* WHAT THE TASK REQUIRES *
Please output the following records exactly. Leave every image out.

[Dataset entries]
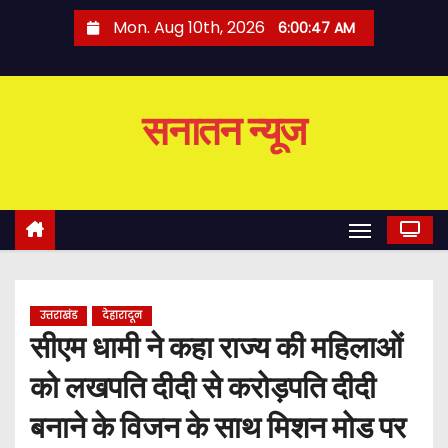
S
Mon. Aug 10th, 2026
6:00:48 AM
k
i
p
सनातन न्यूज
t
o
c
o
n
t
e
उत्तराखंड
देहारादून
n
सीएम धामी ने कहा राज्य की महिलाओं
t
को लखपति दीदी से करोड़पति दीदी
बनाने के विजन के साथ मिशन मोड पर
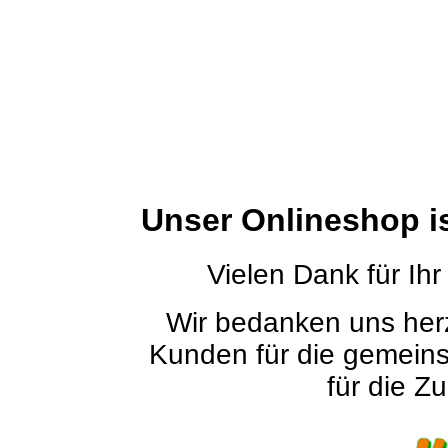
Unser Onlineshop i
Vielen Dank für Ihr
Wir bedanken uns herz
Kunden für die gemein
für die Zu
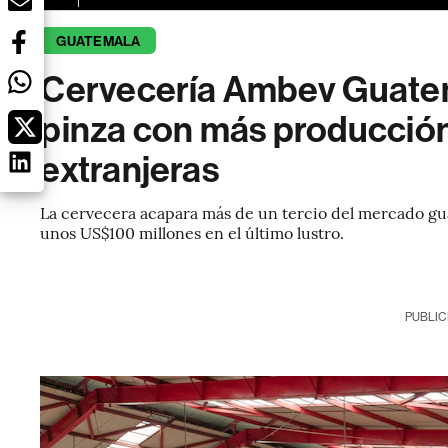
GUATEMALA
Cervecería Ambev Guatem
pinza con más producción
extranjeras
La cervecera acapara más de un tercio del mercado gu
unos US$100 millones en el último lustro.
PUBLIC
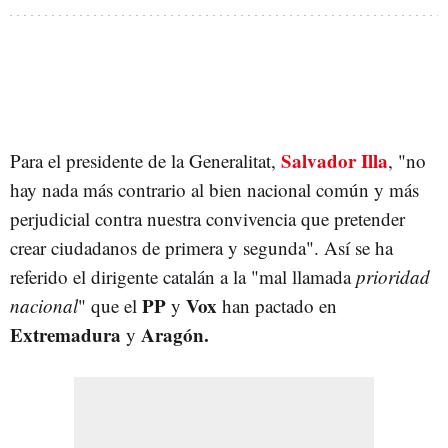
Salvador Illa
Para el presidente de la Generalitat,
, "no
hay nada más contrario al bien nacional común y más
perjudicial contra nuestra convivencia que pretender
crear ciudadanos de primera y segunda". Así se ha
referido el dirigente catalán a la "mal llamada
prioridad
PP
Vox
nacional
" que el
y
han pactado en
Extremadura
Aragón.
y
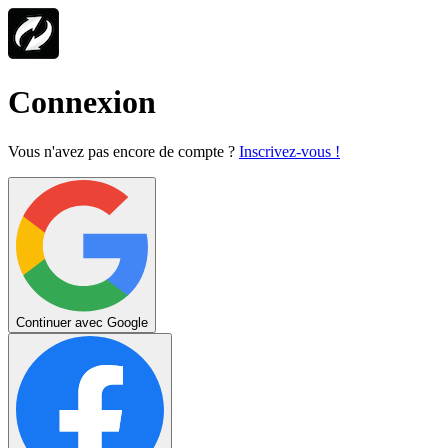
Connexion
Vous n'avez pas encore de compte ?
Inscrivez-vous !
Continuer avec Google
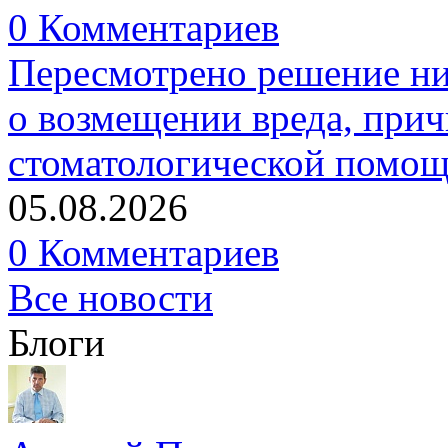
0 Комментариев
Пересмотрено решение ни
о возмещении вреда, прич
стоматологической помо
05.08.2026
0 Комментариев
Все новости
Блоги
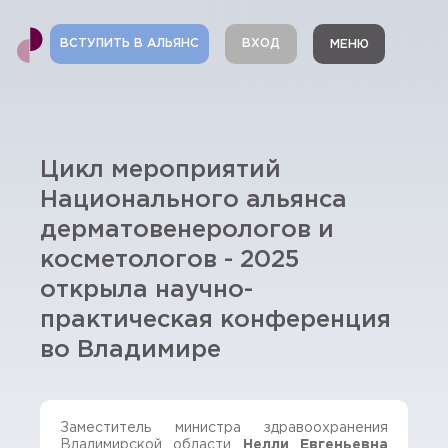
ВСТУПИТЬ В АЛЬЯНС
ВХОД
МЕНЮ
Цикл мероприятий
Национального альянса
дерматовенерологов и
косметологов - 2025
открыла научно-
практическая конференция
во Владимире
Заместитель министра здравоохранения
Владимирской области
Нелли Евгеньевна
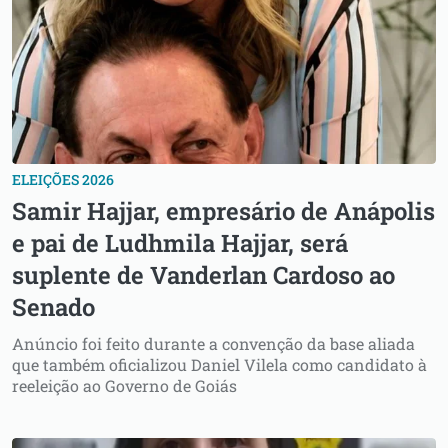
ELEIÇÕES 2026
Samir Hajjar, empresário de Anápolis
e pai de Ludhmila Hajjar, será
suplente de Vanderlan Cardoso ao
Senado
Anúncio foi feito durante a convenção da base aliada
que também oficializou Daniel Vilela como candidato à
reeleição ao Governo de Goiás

* SOLUTION *
S
Mon. Aug 10th, 2026
6:00:48 AM
k
i
p
सनातन न्यूज
t
o
c
o
n
t
e
उत्तराखंड
देहारादून
n
सीएम धामी ने कहा राज्य की महिलाओं
t
को लखपति दीदी से करोड़पति दीदी
बनाने के विजन के साथ मिशन मोड पर
Unser Onlineshop i
Vielen Dank für Ihr
Wir bedanken uns herz
Kunden für die gemein
für die Zu
GUATEMALA
Cervecería Ambev Guatem
pinza con más producción
extranjeras
La cervecera acapara más de un tercio del mercado gu
unos US$100 millones en el último lustro.
PUBLIC
Salvador Illa
Para el presidente de la Generalitat,
, "no
hay nada más contrario al bien nacional común y más
perjudicial contra nuestra convivencia que pretender
crear ciudadanos de primera y segunda". Así se ha
referido el dirigente catalán a la "mal llamada
prioridad
PP
Vox
nacional
" que el
y
han pactado en
Extremadura
Aragón.
y
Connexion
Vous n'avez pas encore de compte ?
Inscrivez-vous !
Continuer avec Google
0 Комментариев
Пересмотрено решение ни
о возмещении вреда, прич
стоматологической помо
05.08.2026
0 Комментариев
Все новости
Блоги
ВСТУПИТЬ В АЛЬЯНС
ВХОД
МЕНЮ
Цикл мероприятий
Национального альянса
дерматовенерологов и
косметологов - 2025
открыла научно-
практическая конференция
во Владимире
Заместитель министра здравоохранения
Владимирской области
Нелли Евгеньевна
ELEIÇÕES 2026
Samir Hajjar, empresário de Anápolis
e pai de Ludhmila Hajjar, será
suplente de Vanderlan Cardoso ao
Senado
Anúncio foi feito durante a convenção da base aliada
que também oficializou Daniel Vilela como candidato à
reeleição ao Governo de Goiás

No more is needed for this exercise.